=== PROVIDED PASSAGE ===

EU Sierra Leone trains journalists on climate change and environmental reporting


In 2020, Sierra Leone ranked below the regional average on the Environmental Performance Index. The country remains particularly vulnerable to the impacts of climate change, including rising sea levels, severe floods, erratic and torrential rainfall, biodiversity loss and associated environmental risks. The impact on sectors such as agriculture and fisheries threatens the basis of 60% of the economy and the livelihood of 70% of people, thereby increasing conflict risks. Furthermore, research indicates that habitat destruction correlates with zoonotic diseases such as the Ebola Virus disease, which renders the fragmentation of Sierra Leone’s forests a global public health issue.


Freetown: The EU Delegation from 22 to 26 February organized a workshop for journalists from 15 different media outlets. The purpose was to allow media practitioners to learn more about climate change, biodiversity loss and environmentally harmful practices in Sierra Leone, to be better informed about national policies in these areas but also to receive more information about the EU’s green initiatives and the future COP-26 Summit.

The training was facilitated by The Economic Forum Sierra Leone.

The ultimate goal of the initiative was to encourage and empower journalists to help fast-track environment and climate action through regular reporting, advocacy, education and awareness raising of the general public.


 “The media need to be forward-looking and play a proactive role in informing the public about Sierra Leone’s preparedness as well as during and after disasters”, EU Ambassador Tom Vens said.

=== SUPPLIED RECORDS ===

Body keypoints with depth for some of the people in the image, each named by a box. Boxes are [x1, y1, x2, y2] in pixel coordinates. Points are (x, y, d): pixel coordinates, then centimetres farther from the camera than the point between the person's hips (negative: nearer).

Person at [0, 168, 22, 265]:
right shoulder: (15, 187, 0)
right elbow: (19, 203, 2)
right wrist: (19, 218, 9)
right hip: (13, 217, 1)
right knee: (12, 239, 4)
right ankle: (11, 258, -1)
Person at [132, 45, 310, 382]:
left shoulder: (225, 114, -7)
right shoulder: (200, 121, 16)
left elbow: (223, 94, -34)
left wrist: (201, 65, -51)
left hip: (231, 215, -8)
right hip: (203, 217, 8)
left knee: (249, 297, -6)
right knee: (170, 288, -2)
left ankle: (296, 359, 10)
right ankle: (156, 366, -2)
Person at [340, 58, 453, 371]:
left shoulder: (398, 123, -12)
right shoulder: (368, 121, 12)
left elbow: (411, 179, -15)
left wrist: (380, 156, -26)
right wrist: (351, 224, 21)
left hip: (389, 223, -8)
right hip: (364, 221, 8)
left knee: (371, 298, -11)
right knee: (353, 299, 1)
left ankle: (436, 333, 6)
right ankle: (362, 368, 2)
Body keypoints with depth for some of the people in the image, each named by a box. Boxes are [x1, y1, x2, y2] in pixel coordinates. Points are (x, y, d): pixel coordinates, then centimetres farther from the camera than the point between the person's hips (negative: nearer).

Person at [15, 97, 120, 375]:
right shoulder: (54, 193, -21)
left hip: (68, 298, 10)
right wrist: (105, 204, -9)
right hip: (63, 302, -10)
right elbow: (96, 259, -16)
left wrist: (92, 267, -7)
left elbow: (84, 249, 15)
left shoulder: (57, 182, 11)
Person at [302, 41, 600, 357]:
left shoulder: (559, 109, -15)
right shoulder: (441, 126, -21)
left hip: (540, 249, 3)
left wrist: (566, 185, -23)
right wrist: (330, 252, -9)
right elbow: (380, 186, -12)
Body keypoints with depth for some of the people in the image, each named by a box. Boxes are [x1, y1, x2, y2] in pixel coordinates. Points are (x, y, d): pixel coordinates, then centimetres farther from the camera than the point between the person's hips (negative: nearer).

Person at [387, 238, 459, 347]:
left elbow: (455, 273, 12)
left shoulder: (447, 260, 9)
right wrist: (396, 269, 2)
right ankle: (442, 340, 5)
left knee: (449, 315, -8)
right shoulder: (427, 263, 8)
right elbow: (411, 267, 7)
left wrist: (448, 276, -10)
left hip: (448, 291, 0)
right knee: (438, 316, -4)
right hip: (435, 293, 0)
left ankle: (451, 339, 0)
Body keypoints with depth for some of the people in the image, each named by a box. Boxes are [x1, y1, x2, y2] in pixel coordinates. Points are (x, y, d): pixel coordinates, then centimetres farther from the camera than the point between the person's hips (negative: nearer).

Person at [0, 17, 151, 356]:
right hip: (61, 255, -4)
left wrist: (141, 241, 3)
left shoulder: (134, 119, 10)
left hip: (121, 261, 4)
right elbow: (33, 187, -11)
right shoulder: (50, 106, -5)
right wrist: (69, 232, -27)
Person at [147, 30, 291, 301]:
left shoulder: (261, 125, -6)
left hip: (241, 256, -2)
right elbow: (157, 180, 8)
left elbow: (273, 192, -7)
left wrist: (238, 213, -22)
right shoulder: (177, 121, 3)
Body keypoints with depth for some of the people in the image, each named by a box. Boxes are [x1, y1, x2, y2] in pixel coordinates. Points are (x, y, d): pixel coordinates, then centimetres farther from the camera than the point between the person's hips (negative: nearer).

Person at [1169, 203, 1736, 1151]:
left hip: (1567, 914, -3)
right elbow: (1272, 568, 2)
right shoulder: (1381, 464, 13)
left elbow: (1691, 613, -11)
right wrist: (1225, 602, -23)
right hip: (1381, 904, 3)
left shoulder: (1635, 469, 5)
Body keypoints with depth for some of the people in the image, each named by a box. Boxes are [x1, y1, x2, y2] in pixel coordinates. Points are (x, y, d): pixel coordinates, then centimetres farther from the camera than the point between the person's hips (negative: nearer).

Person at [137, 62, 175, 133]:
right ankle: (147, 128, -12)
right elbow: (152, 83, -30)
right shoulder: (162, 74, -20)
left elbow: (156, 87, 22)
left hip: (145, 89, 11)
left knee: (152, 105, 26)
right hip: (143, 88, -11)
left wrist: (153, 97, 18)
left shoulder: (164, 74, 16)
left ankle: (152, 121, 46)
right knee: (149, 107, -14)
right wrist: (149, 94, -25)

===

* _TASK TO CARRY OUT_: Reproduce the part of the article on the journalists' climate workshop that begins at the words "EU Sierra Leone" and stops after the words "public health issue.", keeping every word unchanged.

* _RESPONSE_:
EU Sierra Leone trains journalists on climate change and environmental reporting


In 2020, Sierra Leone ranked below the regional average on the Environmental Performance Index. The country remains particularly vulnerable to the impacts of climate change, including rising sea levels, severe floods, erratic and torrential rainfall, biodiversity loss and associated environmental risks. The impact on sectors such as agriculture and fisheries threatens the basis of 60% of the economy and the livelihood of 70% of people, thereby increasing conflict risks. Furthermore, research indicates that habitat destruction correlates with zoonotic diseases such as the Ebola Virus disease, which renders the fragmentation of Sierra Leone’s forests a global public health issue.